Question: The most general values of x for which \(\sin x + \cos x = {\min _{a \in R}}\\{ 1,{a^2} - 4a + 6\\} ...

Question

The most general values of x for which $\sin x + \cos x = {\min _{a \in R}}\\{ 1,{a^2} - 4a + 6\\}$ are given by
$(a){\text{ 2n}}\pi \\\ (b){\text{ 2n}}\pi + \dfrac{\pi }{2} \\\ (c){\text{ n}}\pi + {( - 1)^n}\dfrac{\pi }{4} - \dfrac{\pi }{4} \\\ (d){\text{ none of these}} \\\$

Answer 1

Solution

Hint – In this question first of all convert the quadratic ${a^2} - 4a + 6$ into a perfect square form so as to determine that which amongst 1 or ${a^2} - 4a + 6$ is minimum. Then equate it to the L.H.S part that is $\sin x + \cos x$ , then try and convert this into the standard trigonometric form of $\sin (A + B) = \sin A\cos B + \cos A\sin B$ , this will get the value of x, consider the general solution to get the right option.

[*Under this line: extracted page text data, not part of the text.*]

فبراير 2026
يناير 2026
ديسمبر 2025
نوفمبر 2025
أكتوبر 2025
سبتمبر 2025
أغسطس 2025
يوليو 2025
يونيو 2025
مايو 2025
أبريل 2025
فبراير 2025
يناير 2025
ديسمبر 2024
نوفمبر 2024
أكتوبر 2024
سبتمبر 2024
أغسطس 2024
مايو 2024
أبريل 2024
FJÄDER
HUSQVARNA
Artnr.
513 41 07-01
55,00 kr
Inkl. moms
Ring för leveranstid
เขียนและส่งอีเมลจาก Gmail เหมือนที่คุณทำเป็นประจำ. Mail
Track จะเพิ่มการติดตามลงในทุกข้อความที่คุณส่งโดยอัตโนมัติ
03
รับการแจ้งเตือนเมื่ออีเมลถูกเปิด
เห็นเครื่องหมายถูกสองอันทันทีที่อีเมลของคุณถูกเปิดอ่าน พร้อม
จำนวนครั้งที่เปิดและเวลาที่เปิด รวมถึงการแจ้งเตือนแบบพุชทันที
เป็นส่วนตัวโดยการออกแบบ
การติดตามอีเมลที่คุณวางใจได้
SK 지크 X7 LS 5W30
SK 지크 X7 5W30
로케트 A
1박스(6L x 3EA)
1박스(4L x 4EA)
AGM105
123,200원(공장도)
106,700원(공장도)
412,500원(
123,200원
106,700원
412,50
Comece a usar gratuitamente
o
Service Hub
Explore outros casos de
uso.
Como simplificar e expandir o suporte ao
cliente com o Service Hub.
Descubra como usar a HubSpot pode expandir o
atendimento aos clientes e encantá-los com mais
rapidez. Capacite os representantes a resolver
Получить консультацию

Complete step-by-step answer:

${a^2} - 4a + 6$
Now make this complete square by add and subtract by half of square of coefficient of (a) so we have,
$\Rightarrow {a^2} - 4a + 6 + {\left( {\dfrac{4}{2}} \right)^2} - {\left( {\dfrac{4}{2}} \right)^2}$
Now simplify the above equation we have,
$\Rightarrow {a^2} - 4a + 6 + 4 - 4$
$\Rightarrow {a^2} - 4a + 4 + 6 - 4$
$\Rightarrow {\left( {a - 2} \right)^2} + 2$
Now as we know square term is always positive or zero it cannot be negative.
Therefore, $\left[ {{{\left( {a - 2} \right)}^2} + 2} \right] \geqslant 2$
So, $\min \left\\{ {1,{a^2} - 4a + 6} \right\\} = 1$
Therefore, the given equation becomes
$\Rightarrow \sin x + \cos x = 1$
Now multiply and divide by $\sqrt 2$ in L.H.S we have,
$\Rightarrow \sqrt 2 \left( {\dfrac{1}{{\sqrt 2 }} \times \sin x + \dfrac{1}{{\sqrt 2 }} \times \cos x} \right) = 1$
Now as we know that $\sin {45^0} = \cos {45^0} = \dfrac{1}{{\sqrt 2 }}$
$\Rightarrow \sqrt 2 \left( {\cos {{45}^0} \times \sin x + \sin {{45}^0} \times \cos x} \right) = 1$
$\Rightarrow \left( {\cos {{45}^0} \times \sin x + \sin {{45}^0} \times \cos x} \right) = \dfrac{1}{{\sqrt 2 }} = \sin {45^0} = \sin \dfrac{\pi }{4}$ , $\left[ {{{45}^0} = \dfrac{\pi }{4}} \right]$
Now as we know that $\sin (A + B) = \sin A\cos B + \cos A\sin B$ so use this property in above equation we have,
$\Rightarrow \sin \left( {x + {{45}^0}} \right) = \sin \left( {x + \dfrac{\pi }{4}} \right) = \sin \dfrac{\pi }{4}$ .............. (1)
Now as we know sin is positive in first and second quadrant as
$\sin \left( {\pi - \theta } \right) = \sin \theta$ and $\sin \left( {2\pi + \theta } \right) = \sin \theta$
So in general we can say that
$\Rightarrow \sin \left( {n\pi + {{\left( { - 1} \right)}^n}\theta } \right) = \sin \theta$ , where $n \in N$
So use this property in equation (1) we have,
$\Rightarrow \sin \left( {x + \dfrac{\pi }{4}} \right) = \sin \left( {n\pi + {{\left( { - 1} \right)}^n}\dfrac{\pi }{4}} \right)$
Now cancel out sin from both sides we have,
$\Rightarrow \left( {x + \dfrac{\pi }{4}} \right) = \left( {n\pi + {{\left( { - 1} \right)}^n}\dfrac{\pi }{4}} \right)$
$\Rightarrow x = n\pi + {\left( { - 1} \right)^n}\dfrac{\pi }{4} - \dfrac{\pi }{4}$
So this is the required most general solution of the given equation.
Hence option (C) is correct.

Note – If a quadratic is not getting converted into a perfect square form initially then the trick is to add and subtract the square of the half of the coefficient of term x in a quadratic equation of the form $a{x^2} + bx + c = 0$ . It is advised to remember basic trigonometric identities as it helps saving a lot of time while solving problems of this kind.